Das war in den Augen gläubiger Sunniten die größere Gefahr als eine weitere Hegemonie des »alten« christlichen Spaniens, das auf Mission und Bekehrung der Bevölkerung ja weitgehend verzichtete. Viertens – und dieser Aspekt mag die Befürworter der »antifaschistischen« Seite des Bürgerkrieges verwundern – fanden sich die Marokkaner zunehmend rassistisch beschrieben, und zwar seitens der republikanischen Presse, die nach Beginn des Krieges und den ersten marokkanischen Freiwilligen auf der Franco-Seite das Stereotyp blutlüsterner afrikanischer Mörder zeichneten, deren barbarische Natur mit der barbarischen Natur der »Faschisten« korrelieren würde. Dies verstärkte nur die Abneigung weiter Teile der marokkanischen Bevölkerung gegenüber der Regierung in Madrid und ihren Milizen.
Es war also keineswegs die Attraktion republikanisch-emanzipatorischer Menschlichkeit, die ab 1938 das Abebben des marokkanischen Stroms in die Reihen der Franco-Truppen bewirkte. Vielmehr war es die regelrechte Verheizung der nordafrikanischen Einheiten an heiklen Frontabschnitten, die für Ernüchterung sorgte. Die meist tapfer bis fanatisch kämpfenden Marokkaner, die für manche herbe Niederlage der Republikaner – aber auch für manches Massaker – verantwortlich waren und so ihren Anteil am Sieg Francos leisteten, erlitten heftige Verluste: mehr als zehn Prozent starben im Kampf, mehr als die Hälfte der 78 000 Mann starken Freiwilligenarmee wurde verwundet.8 Am Statut Spanisch-Marokkos endete der Kriegsausgang indes wenig: Erst 1956 wurde das Königreich Marokko unabhängig von seinen Kolonialmächten Frankreich und Spanien.
Portugal
Mit 8000 Portugiesen stellten die iberischen Nachbarn das zweitgrößte Freiwilligenkontingent auf nationalspanischer Seite. Entgegen einer naheliegenden Annahme lag dies nicht an der Mobilisierung durch den nationalkatholischen, autoritären Staatschef António de Oliveira Salazar für seine etwaigen Gesinnungsgenossen in Spanien. Das Gegenteil ist der Fall.

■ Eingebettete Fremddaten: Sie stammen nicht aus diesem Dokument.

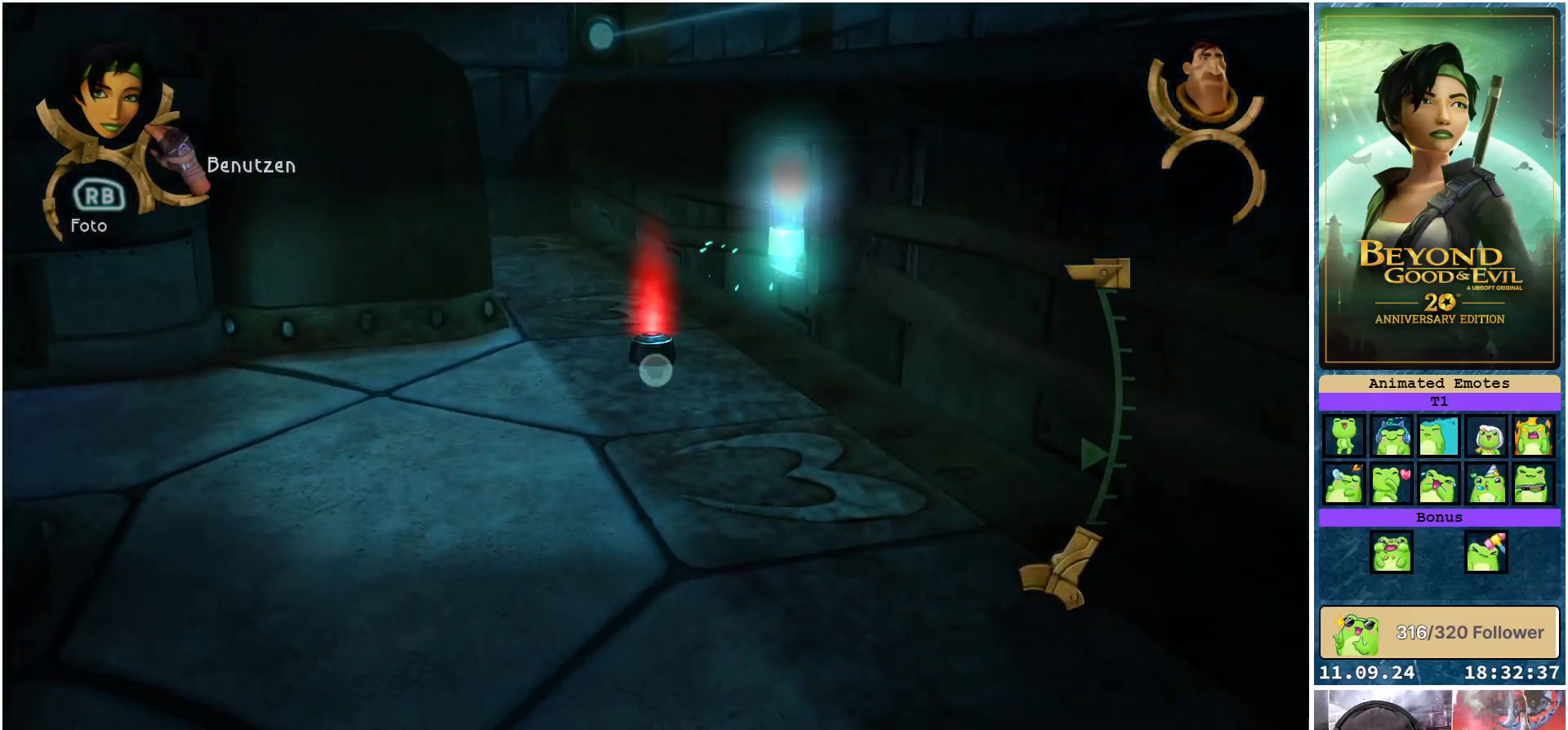
{"buttons": ["L1"], "left_stick": "center", "right_stick": "center", "events": [[17, "R2", "down"], [133, "R2", "up"]]}
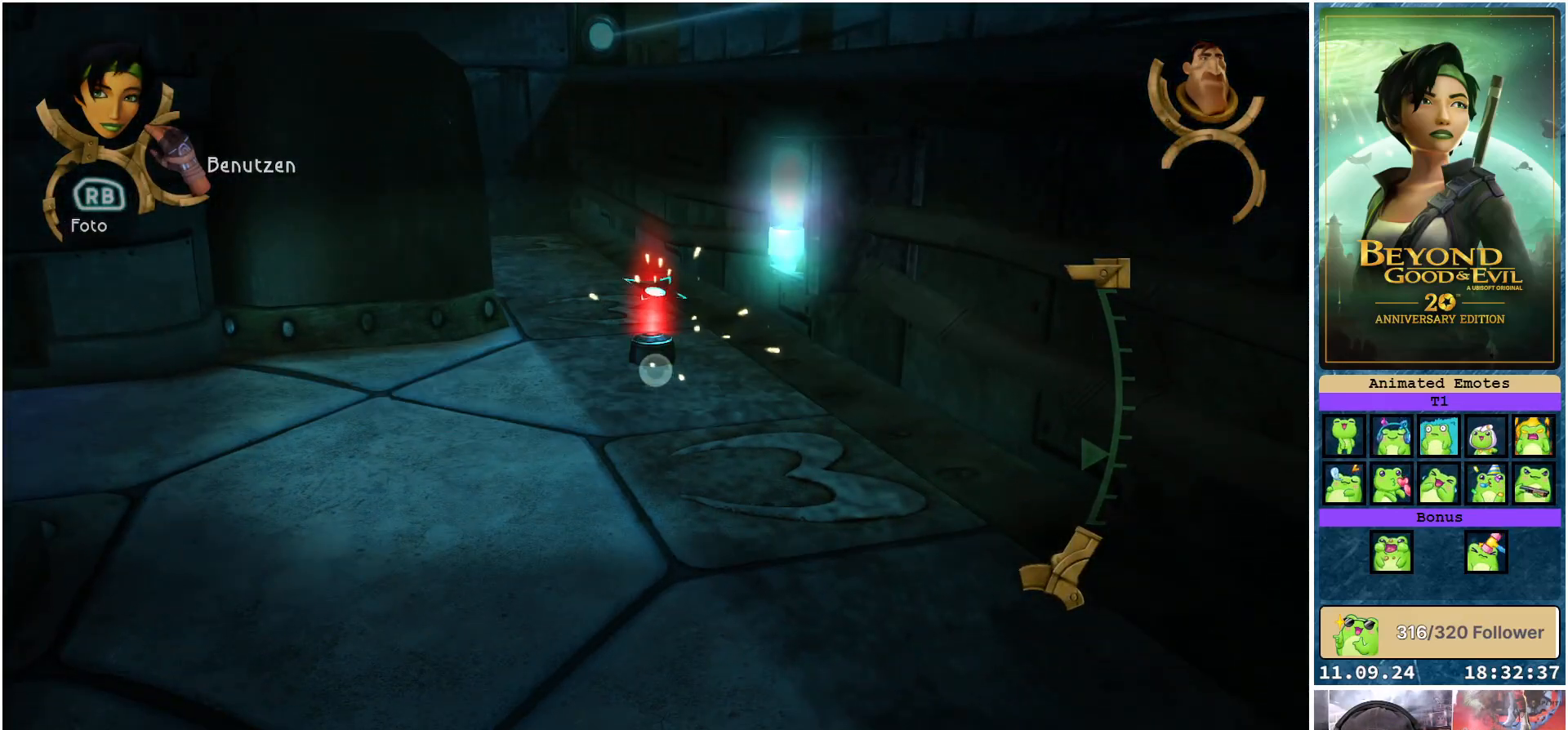
{"buttons": ["L1"], "left_stick": "center", "right_stick": "center", "events": [[333, "R2", "down"], [400, "right_stick", "up"], [417, "R2", "up"], [500, "right_stick", "center"]]}
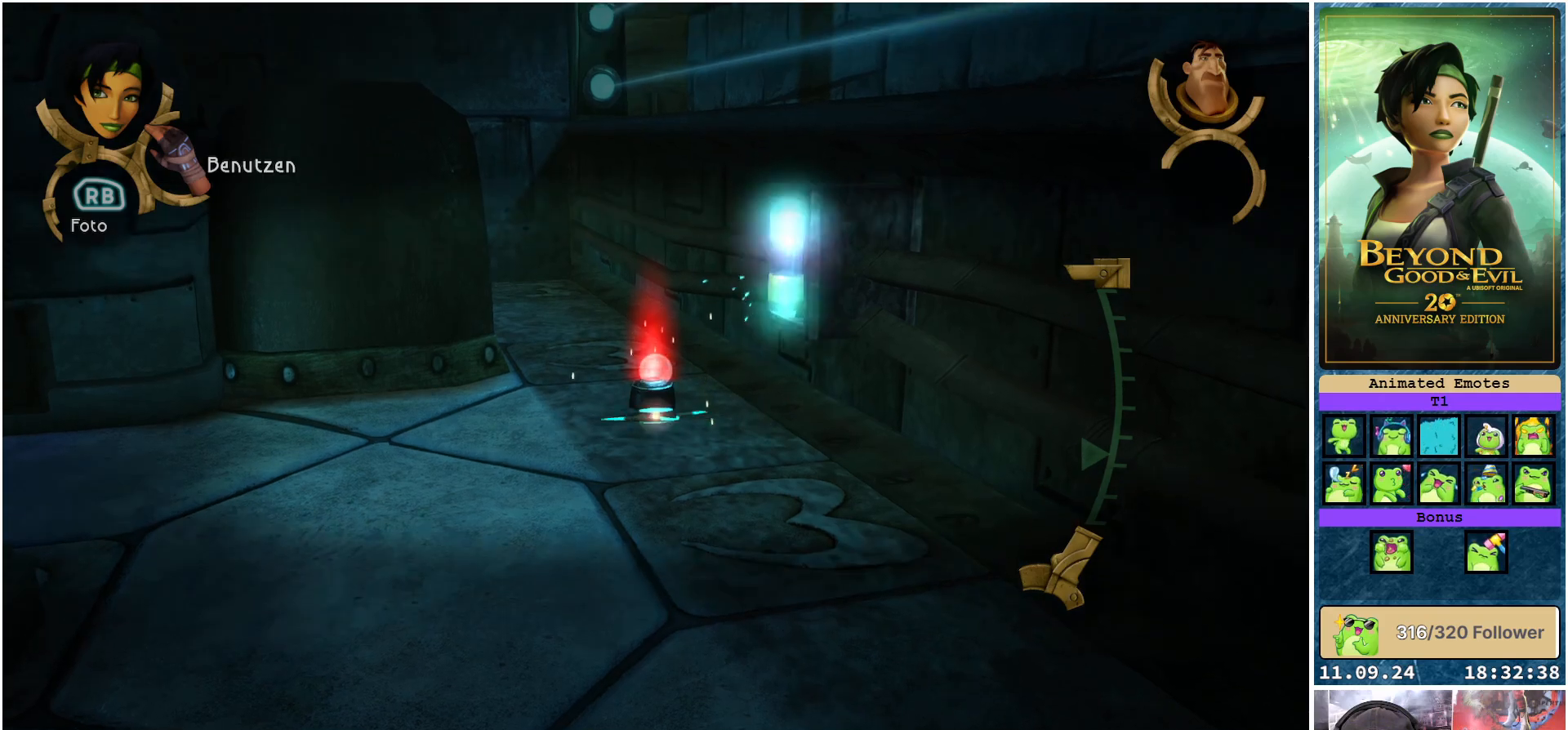
{"buttons": ["L1", "R2"], "left_stick": "center", "right_stick": "center", "events": [[383, "R2", "down"]]}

Das Gros der freiwilligen Portugiesen bestand aus Aktivisten des »Movimento Nacional-Sindicalista«, der nationalsyndikalistischen, gewissermaßen »linksfaschistischen« Bewegung, die sich 1935 gegen den auf Militär, Kirche und Feudalstrukturen bauenden Salazar und seine Vision eines dem Wesen nach apolitischen Ständestaats erhob. Ein Jahr vorher wurden die »Blauhemden« im Estado Novo Portugals verboten, da man deren Synthese aus sozial- und nationalrevolutionären Ideen, die sich gleichermaßen gegen Kommunismus, Kapitalismus und rechtsautoritäre »Reaktion« wandte, ebenso fürchtete wie ihre durchschlagende Anziehungskraft auf junge Menschen, die das radikal Neue suchten. Ein opportunistischer Teil der Nationalsyndikalisten ging mit dem Verbot 1934/35 in der Einheitspartei »União Nacional« auf, während die weltanschaulichen und organisatorischen Kader um Francisco de Barcelos Roláo Preto es vorzogen, ins spanische Exil auszuweichen. Sie suchten die Nähe zu ihren spanischen nationalsyndikalistisch-falangistischen Gesinnungsgenossen, die sich an den Ideen José Antonio Primo de Riveras orientierten, und bildeten eine starke Einheit (»Viriato-Legion«), die bis zum Ende des Krieges an der Front eingesetzt wurde und – ähnlich den Marokkanern – starke Verluste erleiden mußte.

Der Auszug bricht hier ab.